Rohingya women migrants and children stand in a queue to board a Malaysian Navy ship at the naval base in Langkawi on May 14, 2015 to be transferred to a mainland immigration depot
Denied citizenship by national law, members of the Rohingya minority are effectively stateless. They have limited access to education or adequate healthcare and cannot move around freely. They have been attacked by the military and chased from their homes and land by extremist Buddhist mobs.
Wan Junaidi said it was time to put pressure on Burma, a former pariah state, to address the Rohingya crisis.
“You talk about democracy, but don’t treat your citizens like trash, like criminals until they need to run away to our country,” he said.
Increasingly over the years, Rohingya boarding boats in the Bay of Bengal have been joined by people from neighbouring Bangladesh, most of them seeking an escape from poverty.

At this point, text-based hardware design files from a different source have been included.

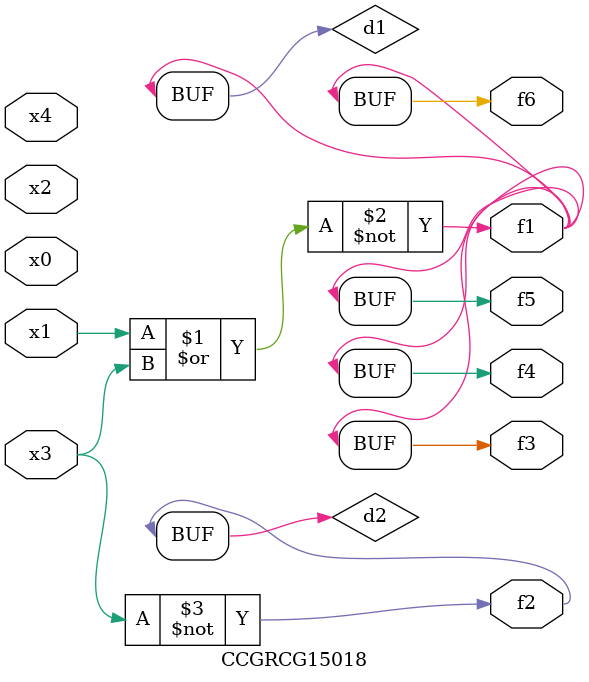
<source format=v>
module CCGRCG15018(
	input x0, x1, x2, x3, x4,
	output f1, f2, f3, f4, f5, f6
);

	wire d1, d2;

	nor (d1, x1, x3);
	not (d2, x3);
	assign f1 = d1;
	assign f2 = d2;
	assign f3 = d1;
	assign f4 = d1;
	assign f5 = d1;
	assign f6 = d1;
endmodule

</source>
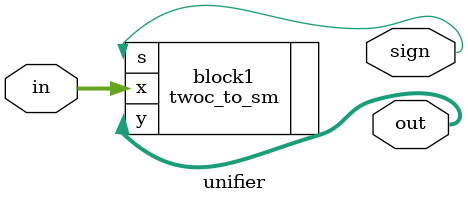
<source format=v>
`timescale 1ns / 1ps

module unifier(in, out, sign);

input wire [11:0] in;
output wire sign;
output wire [11:0] out;

twoc_to_sm block1(
	.x(in),
	.y(out),
	.s(sign)
);
endmodule
</source>
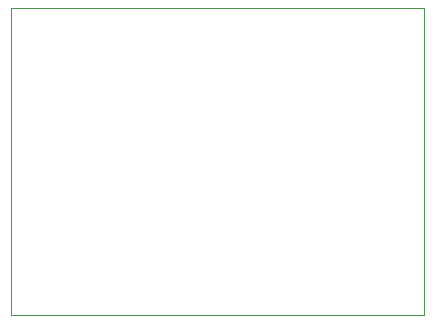
<source format=gbr>
%TF.GenerationSoftware,KiCad,Pcbnew,7.0.6*%
%TF.CreationDate,2023-11-15T02:00:31-08:00*%
%TF.ProjectId,ch422_demo,63683432-325f-4646-956d-6f2e6b696361,rev?*%
%TF.SameCoordinates,PX20015c0PY103b460*%
%TF.FileFunction,Profile,NP*%
%FSLAX46Y46*%
G04 Gerber Fmt 4.6, Leading zero omitted, Abs format (unit mm)*
G04 Created by KiCad (PCBNEW 7.0.6) date 2023-11-15 02:00:31*
%MOMM*%
%LPD*%
G01*
G04 APERTURE LIST*
%TA.AperFunction,Profile*%
%ADD10C,0.100000*%
%TD*%
G04 APERTURE END LIST*
D10*
X0Y0D02*
X35000000Y0D01*
X35000000Y-26000000D01*
X0Y-26000000D01*
X0Y0D01*
M02*

</source>
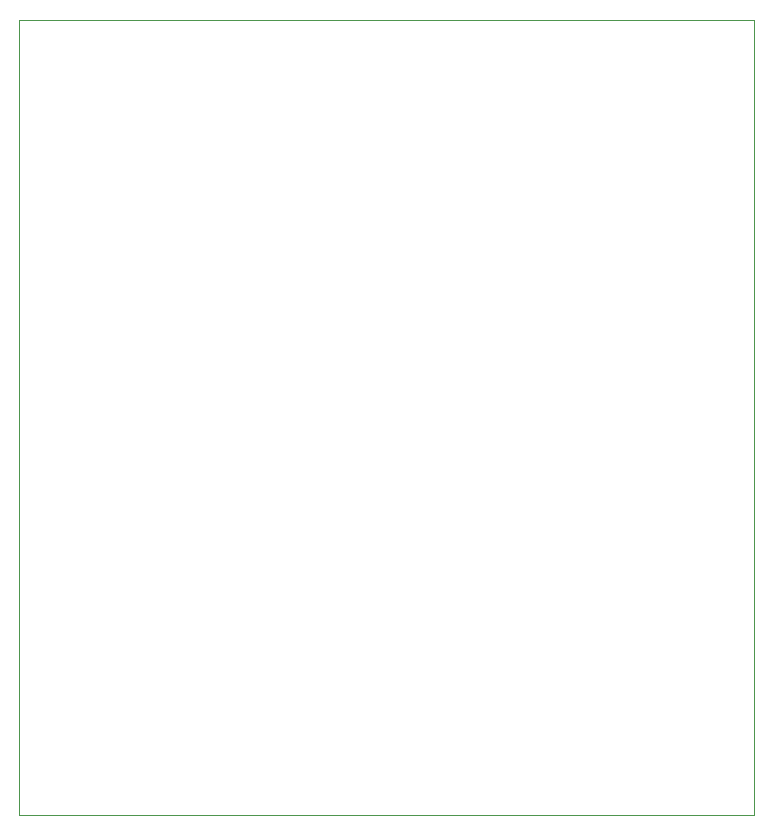
<source format=gbr>
G04 (created by PCBNEW (2013-jul-07)-stable) date Mon 30 Nov 2015 15:03:39 GMT*
%MOIN*%
G04 Gerber Fmt 3.4, Leading zero omitted, Abs format*
%FSLAX34Y34*%
G01*
G70*
G90*
G04 APERTURE LIST*
%ADD10C,0.00590551*%
%ADD11C,0.00393701*%
G04 APERTURE END LIST*
G54D10*
G54D11*
X102250Y-43250D02*
X102250Y-67000D01*
X77750Y-43250D02*
X102250Y-43250D01*
X77750Y-69750D02*
X77750Y-43250D01*
X102250Y-69750D02*
X77750Y-69750D01*
X102250Y-67000D02*
X102250Y-69750D01*
M02*

</source>
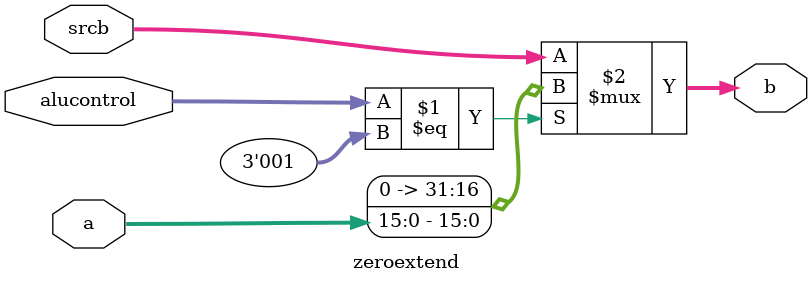
<source format=v>

module mips(input          clk, reset,
            output  [31:0] pc,
            input   [31:0] instr,
            output         memwrite,
            output  [31:0] aluout, writedata,
            input   [31:0] readdata);

  wire        memtoreg, branch,
               pcsrc, zero,
               alusrc, regdst, regwrite, jump;
  wire [2:0]  alucontrol;

  controller c(instr[31:26], instr[5:0], zero,
               memtoreg, memwrite, pcsrc,
               alusrc, regdst, regwrite, jump,
               alucontrol);
  datapath dp(clk, reset, memtoreg, pcsrc,
              alusrc, regdst, regwrite, jump,
              alucontrol,
              zero, pc, instr,
              aluout, writedata, readdata);
endmodule


// Todo: Implement controller module
module controller(input   [5:0] op, funct,
                  input         zero,
                  output        memtoreg, memwrite,
                  output        pcsrc, alusrc,
                  output        regdst, regwrite,
                  output        jump,
                  output  [2:0] alucontrol);
wire [1:0] aluop;
wire branch;
wire bne;
maindec md(op, memtoreg, memwrite, branch,
alusrc, regdst, regwrite, jump, aluop);
aludec ad(funct, aluop, alucontrol);
// using the difference between bne and beq to determine weather we need to use this mux or not to change when beq is used
mux2 #(1) bnemux(zero, ~zero, op[0], bne);
assign pcsrc = branch & bne;


endmodule


// Todo: Implement datapath
module datapath(input          clk, reset,
                input          memtoreg, pcsrc,
                input          alusrc, regdst,
                input          regwrite, jump,
                input   [2:0]  alucontrol,
                output         zero,
                output  [31:0] pc,
                input   [31:0] instr,
                output  [31:0] aluout, writedata,
                input   [31:0] readdata);
wire [4:0] writereg;
wire [31:0] pcnext, pcnextbr, pcplus4, pcbranch;
wire [31:0] signimm, signimmsh;
wire [31:0] srca, srcb, oriext;
wire [31:0] result;
// next PC logic
flopr #(32) pcreg(clk, reset, pcnext, pc);
adder pcadd1(pc, 32'b100, pcplus4);
sl2 immsh(signimm, signimmsh);
adder pcadd2(pcplus4, signimmsh, pcbranch);
mux2 #(32) pcbrmux(pcplus4, pcbranch, pcsrc, pcnextbr);
mux2 #(32) pcmux(pcnextbr, {pcplus4[31:28],
instr[25:0], 2'b00}, jump, pcnext);
// register file logic
regfile rf(clk, regwrite, instr[25:21], instr[20:16],
writereg, result, srca, writedata);
mux2 #(5) wrmux(instr[20:16], instr[15:11],
regdst, writereg);
mux2 #(32) resmux(aluout, readdata, memtoreg, result);
signext se(instr[15:0], signimm);
// ALU logic
mux2 #(32) srcbmux(writedata, signimm, alusrc, srcb);
//we need to use one more mux before we input into the alu to make sure our ori wasn't activated
zeroextend oriextend(instr[15:0], alucontrol, srcb, oriext);
alu alu(srca, oriext, alucontrol, aluout, zero);              
endmodule

module regfile(input  clk,
input  we3,
input  [4:0] ra1, ra2, wa3,
input  [31:0] wd3,
output  [31:0] rd1, rd2);
reg [31:0] rf[31:0];
// three ported register file
// read two ports combinationally
// write third port on rising edge of clk
// register 0 hardwired to 0
// note: for pipelined processor, write third port
// on falling edge of clk
always @(posedge clk)
if (we3) rf[wa3] <= wd3;
assign rd1 = (ra1 != 0) ? rf[ra1] : 0;
assign rd2 = (ra2 != 0) ? rf[ra2] : 0;
endmodule

module maindec(input  [5:0] op,
output  memtoreg, memwrite,
output  branch, alusrc,
output  regdst, regwrite,
output  jump,
output  [1:0] aluop);
reg [8:0] controls;
assign {regwrite, regdst, alusrc, branch, memwrite,
memtoreg, jump, aluop} = controls;
always @*
case(op)
6'b000000: controls <= 9'b110000010; // RTYPE
6'b100011: controls <= 9'b101001000; // LW
6'b101011: controls <= 9'b001010000; // SW
6'b000100: controls <= 9'b000100001; // BEQ
6'b001000: controls <= 9'b101000000; // ADDI
6'b000010: controls <= 9'b000000100; // J
6'b001101: controls <= 9'b101000011; //ori
6'b000101: controls <= 9'b000100001; //bne
default: controls <= 9'bxxxxxxxxx; // illegal op
endcase
endmodule

module aludec(input  [5:0] funct,
input  [1:0] aluop,
output reg [2:0] alucontrol);
always @*
case(aluop)
2'b00: alucontrol <= 3'b010; // add (for lw/sw/addi)
2'b01: alucontrol <= 3'b110; // sub (for beq)
2'b11: alucontrol <= 3'b001; // or (for ori)
default: case(funct) // R-type instructions
6'b100000: alucontrol <= 3'b010; // add
6'b100010: alucontrol <= 3'b110; // sub
6'b100100: alucontrol <= 3'b000; // and
6'b100101: alucontrol <= 3'b001; // or
6'b101010: alucontrol <= 3'b111; // slt
default: alucontrol <= 3'bxxx; // ???
endcase
endcase
endmodule

module adder(input  [31:0] a, b,
output  [31:0] y);
assign y = a + b;
endmodule

module sl2(input  [31:0] a,
output  [31:0] y);
// shift left by 2
assign y = {a[29:0], 2'b00};
endmodule

module signext(input  [15:0] a,
output  [31:0] y);
assign y = {{16{a[15]}}, a};
endmodule

module flopr #(parameter WIDTH = 8)
(input  clk, reset,
input  [WIDTH-1:0] d,
output reg [WIDTH-1:0] q);
always @(posedge clk, posedge reset)
if (reset) q <= 0;
else q <= d;
endmodule

module mux2 #(parameter WIDTH = 8)
(input  [WIDTH-1:0] d0, d1,
input  s,
output  [WIDTH-1:0] y);
assign y = s ? d1 : d0;
endmodule

//We combine the zero extend and the mux, if aluop is 11 then output zeroextend else output srcb
module zeroextend(input [15:0]a,
                input [2:0]alucontrol,
                input [31:0]srcb,
                output [31:0]b);
    assign b = (alucontrol == 3'b001) ? {{16{1'b0}}, a} : {srcb};
endmodule
</source>
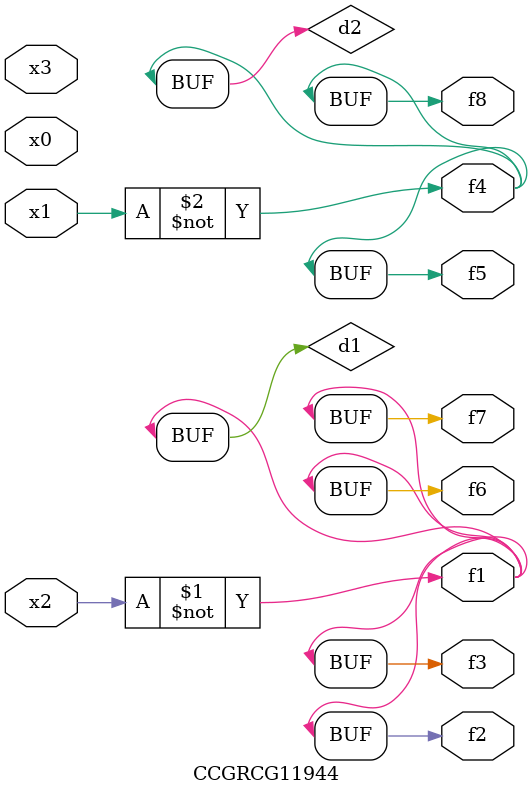
<source format=v>
module CCGRCG11944(
	input x0, x1, x2, x3,
	output f1, f2, f3, f4, f5, f6, f7, f8
);

	wire d1, d2;

	xnor (d1, x2);
	not (d2, x1);
	assign f1 = d1;
	assign f2 = d1;
	assign f3 = d1;
	assign f4 = d2;
	assign f5 = d2;
	assign f6 = d1;
	assign f7 = d1;
	assign f8 = d2;
endmodule

</source>
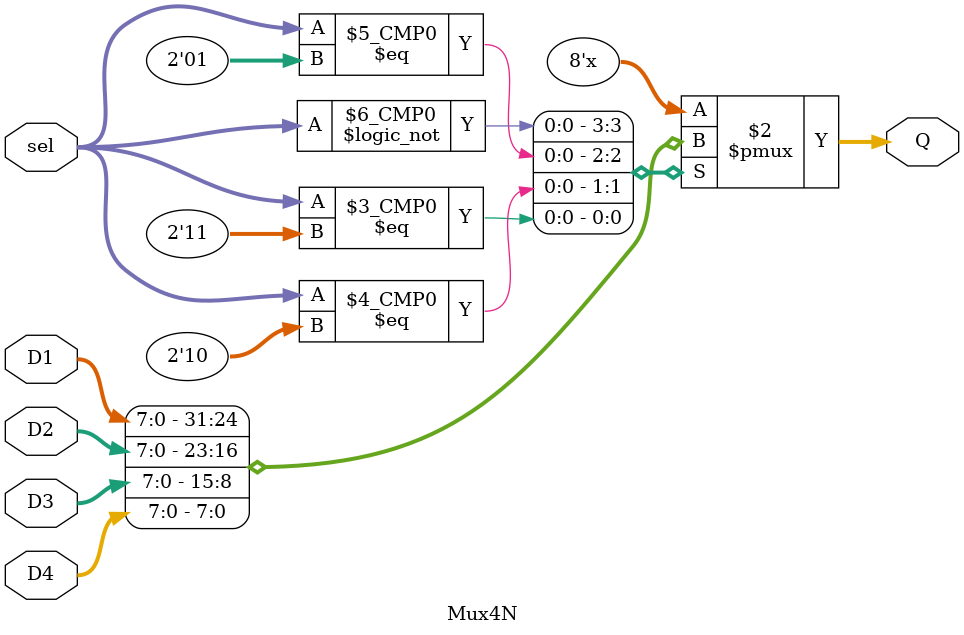
<source format=v>
`timescale 1ns / 1ps


module Mux4N #(
    parameter WIDTH = 8
)(
    input wire [1:0] sel,
    input wire [WIDTH -1:0] D1,
    input wire [WIDTH -1:0] D2,
    input wire [WIDTH -1:0] D3,
    input wire [WIDTH -1:0] D4,
    output reg [WIDTH -1:0] Q
    );

always @(*) begin
    case(sel)
        2'b00 : Q = D1;
        2'b01 : Q = D2;
        2'b10 : Q = D3;
        2'b11 : Q = D4;
        default : Q = D1;
    endcase
 end
    

endmodule

</source>
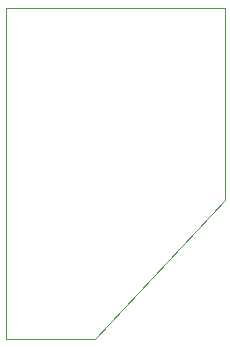
<source format=gbr>
%TF.GenerationSoftware,KiCad,Pcbnew,(7.0.0)*%
%TF.CreationDate,2023-05-27T11:25:38+01:00*%
%TF.ProjectId,FB_Filter_PCB,46425f46-696c-4746-9572-5f5043422e6b,rev?*%
%TF.SameCoordinates,Original*%
%TF.FileFunction,Profile,NP*%
%FSLAX46Y46*%
G04 Gerber Fmt 4.6, Leading zero omitted, Abs format (unit mm)*
G04 Created by KiCad (PCBNEW (7.0.0)) date 2023-05-27 11:25:38*
%MOMM*%
%LPD*%
G01*
G04 APERTURE LIST*
%TA.AperFunction,Profile*%
%ADD10C,0.100000*%
%TD*%
G04 APERTURE END LIST*
D10*
X101000000Y-81250000D02*
X90000000Y-93000000D01*
X82500000Y-93000000D01*
X82500000Y-65000000D01*
X101000000Y-65000000D01*
X101000000Y-81250000D01*
M02*

</source>
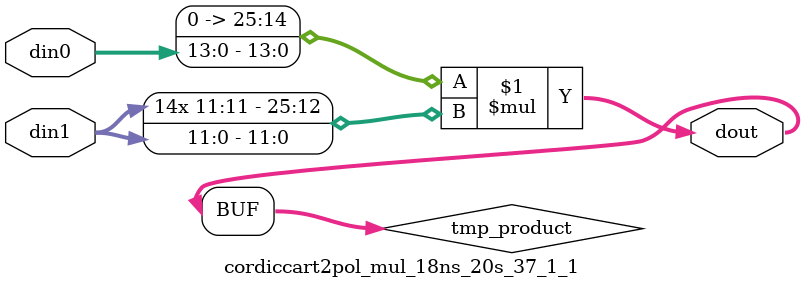
<source format=v>

`timescale 1 ns / 1 ps

 module cordiccart2pol_mul_18ns_20s_37_1_1(din0, din1, dout);
parameter ID = 1;
parameter NUM_STAGE = 0;
parameter din0_WIDTH = 14;
parameter din1_WIDTH = 12;
parameter dout_WIDTH = 26;

input [din0_WIDTH - 1 : 0] din0; 
input [din1_WIDTH - 1 : 0] din1; 
output [dout_WIDTH - 1 : 0] dout;

wire signed [dout_WIDTH - 1 : 0] tmp_product;

























assign tmp_product = $signed({1'b0, din0}) * $signed(din1);










assign dout = tmp_product;





















endmodule

</source>
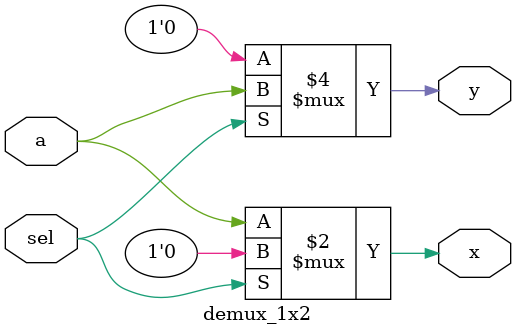
<source format=v>
module demux_1x2(
    input a,
    input sel,
    output x,
    output y
    );
    assign x = (sel == 0) ? a : 1'b0;
    assign y = (sel == 1) ? a : 1'b0;
endmodule

</source>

For those fleeing, the first stop until recently was Thailand, where migrants were held in jungle camps until their families could raise hefty ransoms so they could continue onward. Recent security crackdowns forced the smugglers to change tactics, instead holding people on large ships parked offshore.
Initially they were shuttled to shore in groups on smaller boats after their “ransoms” were paid. But as agents and brokers on land got spooked by arrests – not just of traffickers but also police and politicians – they went into hiding.
That created a bottleneck, with migrants stuck on boats for days and weeks.